Le lourd bilan des émeutes
Ces émeutes – qui auraient pu être évitées si l’exécutif n’avait pas été sourd et aveugle aux avertissements nombreux et divers qui lui avaient été adressés – ont fait des dégâts considérables. Humains, économiques et sociaux, d’abord : 14 morts, plus de deux milliards d’euros de dégâts, 900 entreprises, 200 maisons et 600 véhicules détruits, plus de 7 000 emplois perdus, soit plus de 10 % de l’emploi salarié privé, dans un pays déjà fragilisé par la crise des usines de transformation du nickel, dont deux sur trois sont à l’arrêt. Politiques, ensuite : des fractures majeures se sont rouvertes, le racisme s’est exprimé sans retenue sur les réseaux sociaux – de part et d’autre –, et la crise économique rend la Nouvelle-Calédonie encore plus dépendante de la France. L’espoir de rassembler les Calédoniens, autour du peuple kanak, dans un destin commun, a considérablement reculé, même s’il y a aussi eu de vraies chaînes de solidarité dans certains quartiers populaires de Nouméa ou dans des communes de brousse, quand les approvisionnements manquaient.

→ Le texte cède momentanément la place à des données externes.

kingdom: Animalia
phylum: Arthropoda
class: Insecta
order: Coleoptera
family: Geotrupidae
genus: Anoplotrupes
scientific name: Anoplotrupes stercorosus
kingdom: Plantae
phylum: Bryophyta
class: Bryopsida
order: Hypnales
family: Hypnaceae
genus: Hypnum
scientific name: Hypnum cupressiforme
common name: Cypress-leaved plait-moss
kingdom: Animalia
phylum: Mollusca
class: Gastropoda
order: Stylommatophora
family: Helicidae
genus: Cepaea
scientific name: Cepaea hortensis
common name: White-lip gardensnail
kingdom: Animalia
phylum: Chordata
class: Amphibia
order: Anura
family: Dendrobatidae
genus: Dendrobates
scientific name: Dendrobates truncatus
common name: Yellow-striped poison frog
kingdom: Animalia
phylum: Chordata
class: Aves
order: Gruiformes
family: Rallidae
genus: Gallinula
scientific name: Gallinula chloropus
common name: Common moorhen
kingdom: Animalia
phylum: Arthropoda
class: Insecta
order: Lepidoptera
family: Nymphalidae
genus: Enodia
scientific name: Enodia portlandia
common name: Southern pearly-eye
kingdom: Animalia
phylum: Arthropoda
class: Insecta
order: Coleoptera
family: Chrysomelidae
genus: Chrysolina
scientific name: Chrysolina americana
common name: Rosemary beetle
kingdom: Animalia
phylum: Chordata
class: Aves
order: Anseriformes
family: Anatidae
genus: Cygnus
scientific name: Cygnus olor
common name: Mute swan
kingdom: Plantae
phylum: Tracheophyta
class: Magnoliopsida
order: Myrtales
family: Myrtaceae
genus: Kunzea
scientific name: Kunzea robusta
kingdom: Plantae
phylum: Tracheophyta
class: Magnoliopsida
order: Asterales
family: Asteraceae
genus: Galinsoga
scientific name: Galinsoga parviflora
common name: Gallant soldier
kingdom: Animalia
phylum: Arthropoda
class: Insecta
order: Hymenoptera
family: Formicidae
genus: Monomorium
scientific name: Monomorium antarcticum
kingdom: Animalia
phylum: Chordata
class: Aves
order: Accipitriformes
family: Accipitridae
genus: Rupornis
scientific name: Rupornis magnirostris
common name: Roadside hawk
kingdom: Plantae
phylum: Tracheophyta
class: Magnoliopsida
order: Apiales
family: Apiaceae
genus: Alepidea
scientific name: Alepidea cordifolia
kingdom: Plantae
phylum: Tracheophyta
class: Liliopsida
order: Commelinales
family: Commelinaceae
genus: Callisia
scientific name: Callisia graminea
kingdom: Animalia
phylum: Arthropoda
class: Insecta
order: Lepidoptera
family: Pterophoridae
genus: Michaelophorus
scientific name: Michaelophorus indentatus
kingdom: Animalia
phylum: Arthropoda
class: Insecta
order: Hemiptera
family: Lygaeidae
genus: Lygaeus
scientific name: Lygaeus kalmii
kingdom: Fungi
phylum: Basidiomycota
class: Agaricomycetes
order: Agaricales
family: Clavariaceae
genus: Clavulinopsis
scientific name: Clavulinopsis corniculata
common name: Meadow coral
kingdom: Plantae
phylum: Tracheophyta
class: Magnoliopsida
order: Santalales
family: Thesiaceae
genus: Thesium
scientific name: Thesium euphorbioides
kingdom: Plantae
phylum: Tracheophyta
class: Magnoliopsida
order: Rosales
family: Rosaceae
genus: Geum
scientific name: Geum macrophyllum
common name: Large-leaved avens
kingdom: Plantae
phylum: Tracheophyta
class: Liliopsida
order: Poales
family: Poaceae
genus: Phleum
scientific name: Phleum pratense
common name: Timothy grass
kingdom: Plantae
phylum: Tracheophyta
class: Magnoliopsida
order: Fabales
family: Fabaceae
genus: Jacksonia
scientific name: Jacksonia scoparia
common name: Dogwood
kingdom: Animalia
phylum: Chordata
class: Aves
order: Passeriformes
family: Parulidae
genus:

Renouer avec l’impartialité de l’État
C’est de cette situation qu’a hérité Manuel Valls quand il a été nommé ministre des Outre-mer en décembre 2024. En quelques semaines, il a su renouer avec une méthode éprouvée, celle initiée par Michel Rocard en 1988, prolongée par Lionel Jospin en 1998 et que tous les gouvernements avaient suivie – jusqu’à celui d’Édouard Philippe, inclusivement. Cette méthode est fondée sur l’impartialité de l’État, la recherche du consensus par le dialogue et le temps nécessaire à la négociation, la perspective d’une véritable émancipation. Tous les acteurs ont salué cette reprise de l’écoute et du dialogue et sont revenus autour de la table de négociations.
Mais, comme le souligne l’auteur, il n’y aura pas d’aboutissement qui ne passe, à un moment ou à un autre, par la reconnaissance de la souveraineté confisquée en 1853 lors de la prise de possession, et par la construction de nouveaux liens avec la France, qui pourrait ainsi à la fois conserver son pouvoir d’influence dans le Pacifique sud et montrer que, pour une fois dans son histoire, elle a su mener à son terme une décolonisation harmonieuse et réussie.